### What the exercise asks
The data is to be repeated exactly, with the images removed.

☆ ☆ ☆

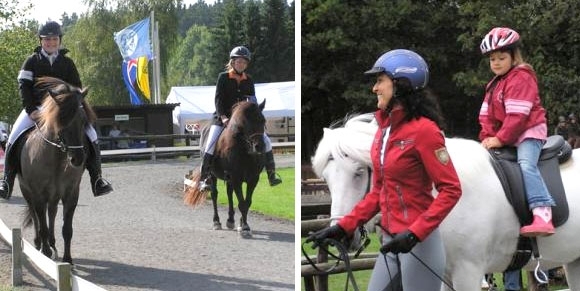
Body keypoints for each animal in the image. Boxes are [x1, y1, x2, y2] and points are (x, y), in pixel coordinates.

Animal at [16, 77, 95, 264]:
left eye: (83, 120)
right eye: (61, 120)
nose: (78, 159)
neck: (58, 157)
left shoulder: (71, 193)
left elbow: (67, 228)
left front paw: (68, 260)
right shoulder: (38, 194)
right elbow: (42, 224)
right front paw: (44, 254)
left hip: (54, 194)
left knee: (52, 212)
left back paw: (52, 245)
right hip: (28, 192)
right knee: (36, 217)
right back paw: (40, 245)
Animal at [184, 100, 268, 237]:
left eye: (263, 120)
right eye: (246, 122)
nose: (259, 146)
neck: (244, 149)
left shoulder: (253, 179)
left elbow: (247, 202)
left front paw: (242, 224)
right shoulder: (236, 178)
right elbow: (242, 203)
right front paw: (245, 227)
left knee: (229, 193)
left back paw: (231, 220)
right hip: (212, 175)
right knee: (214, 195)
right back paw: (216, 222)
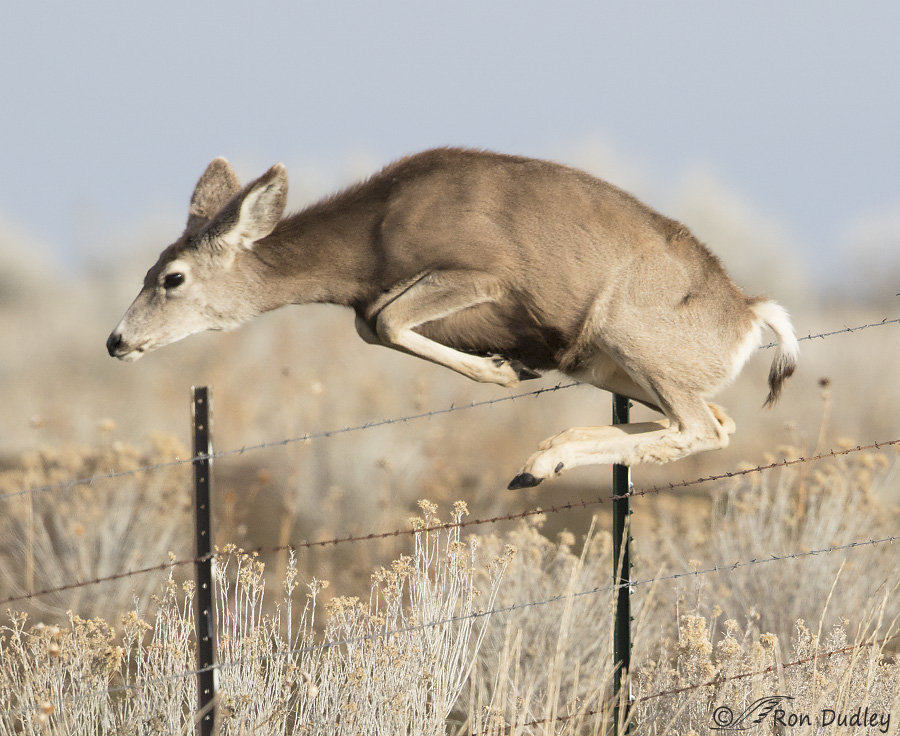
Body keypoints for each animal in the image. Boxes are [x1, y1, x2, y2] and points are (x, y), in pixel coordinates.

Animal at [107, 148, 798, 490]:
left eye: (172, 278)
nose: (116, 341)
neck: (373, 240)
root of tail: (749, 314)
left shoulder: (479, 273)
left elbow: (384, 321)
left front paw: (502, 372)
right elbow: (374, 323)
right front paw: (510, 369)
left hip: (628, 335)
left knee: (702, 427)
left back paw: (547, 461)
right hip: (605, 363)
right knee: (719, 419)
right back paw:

☆ ☆ ☆

### Exercise output
Body keypoints for each animal in the image. Boxes are [x1, y1, x2, y2] and points are (x, y), in pixel coordinates.

Animal at [16, 77, 95, 264]:
left eye: (83, 120)
right eye: (61, 120)
nose: (78, 159)
neck: (58, 157)
left shoulder: (71, 193)
left elbow: (67, 228)
left front paw: (68, 260)
right shoulder: (38, 194)
right elbow: (42, 224)
right front paw: (44, 254)
left hip: (54, 194)
left knee: (52, 212)
left back paw: (52, 245)
right hip: (28, 192)
right knee: (36, 217)
right back paw: (40, 245)
Animal at [184, 100, 268, 237]:
left eye: (263, 120)
right eye: (246, 122)
nose: (259, 146)
neck: (244, 149)
left shoulder: (253, 179)
left elbow: (247, 202)
left front paw: (242, 224)
right shoulder: (236, 178)
right elbow: (242, 203)
right front paw: (245, 227)
left knee: (229, 193)
left back paw: (231, 220)
right hip: (212, 175)
right knee: (214, 195)
right back paw: (216, 222)
Body keypoints for each animal in the image. Boxes are [x1, y1, x2, y2] and points are (x, y), in pixel coordinates.

Animal at [107, 148, 798, 490]:
left eye: (172, 278)
nose: (116, 341)
neck: (373, 240)
root of tail: (749, 314)
left shoulder: (479, 273)
left elbow: (384, 321)
left front paw: (502, 372)
right elbow: (374, 323)
right front paw: (510, 369)
left hip: (628, 335)
left knee: (702, 427)
left back paw: (547, 461)
right hip: (605, 363)
right knee: (719, 419)
right back paw:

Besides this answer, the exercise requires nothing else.